Parmi les autres priorités du CNT : la réforme administrative et l’opérationnalisation des nouvelles régions (créées en 2012, mais qui ne fonctionnent toujours pas en tant que tel), l’adoption d’un pacte de stabilité sociale (ce qui s’annonce compliqué compte tenu des mouvements de grèves qui se sont multipliés ces dernières semaines au Mali), la refonte du système éducatif, l’application de l’accord de paix de 2015 et, bien sûr, le rétablissement de la sécurité sur l’ensemble du territoire. Autant de priorités qui seront déclinées en textes législatifs dont le contenu reste à découvrir.
Une commission ad hoc est actuellement en train de boucler le règlement intérieur : tout ce qui concerne le temps de parole, les procédures de délibération, les sanctions éventuelles en cas de manquement de ses membres… en clair toute l’intendance de ce Conseil. Les travaux à proprement parler commenceront ensuite. Aucune date n’a été annoncée, mais les autorités de transition promettent d’aller très vite.
Début des travaux en ordre dispersé
Mais dès le début des travaux, le CNT fait face à plusieurs difficultés. Après la démission mardi de l’imam Oumarou Diarra, membre du M5, les mouvements armés du nord, membres du processus de paix, ont également suspendu leur participation, mécontents du nombre de sièges obtenus.
Pour être membre du conseil de national de transition CNT, il fallait faire acte de candidature, or certains maliens nommés n’étaient pas demandeurs comme l’imam Oumarou Diarra, rappelle notre correspondant à Bamako, Serge Daniel.

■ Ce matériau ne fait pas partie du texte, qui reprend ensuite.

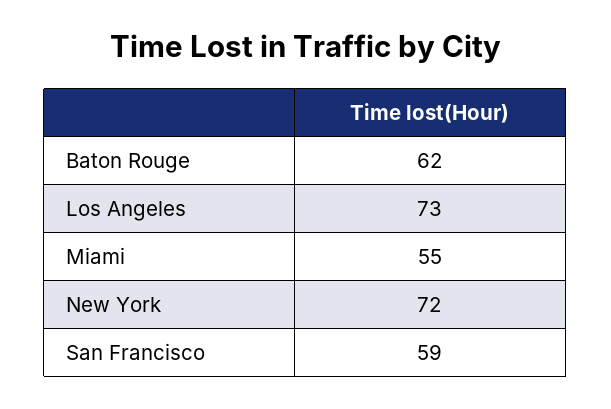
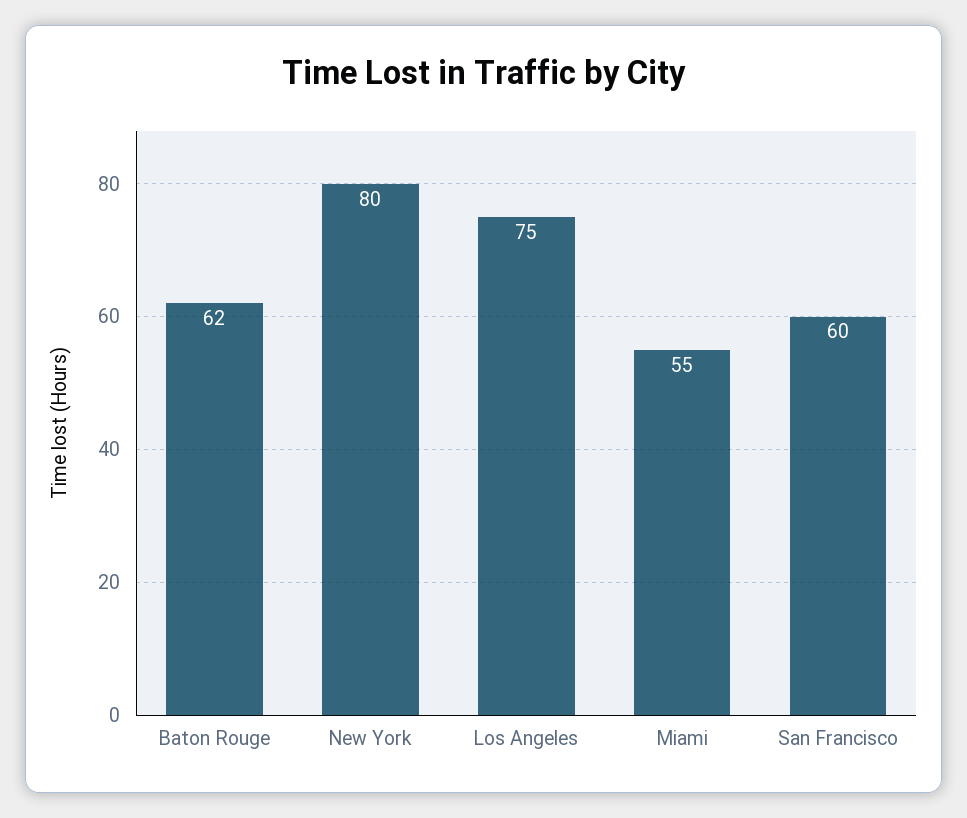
Los Angeles: 73 -> 75
New York: 72 -> 80
San Francisco: 59 -> 60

« Par principe j’ai démissionné, le principe c’est quoi ? C’est la loyauté envers le peuple malien, la loyauté envers les compagnons de lutte qui est le peuple M5, également et je l’ai dit, faut que les règles soient respectées pendant cette nomination », explique la figure du M5. Quelques autres membres du mouvement qui a mené la contestation contre l’ex-président IBK ont intégré à titre personnel le CNT mais la ligne officielle du mouvement était de ne pas chercher une place dans l’organe législatif. De grands partis politiques maliens ont adopté la même position.
En principe, la première plénière du CNT aura lieu avant la fin de cette semaine mais certains s’interrogent déjà sur la crédibilité de cette institution.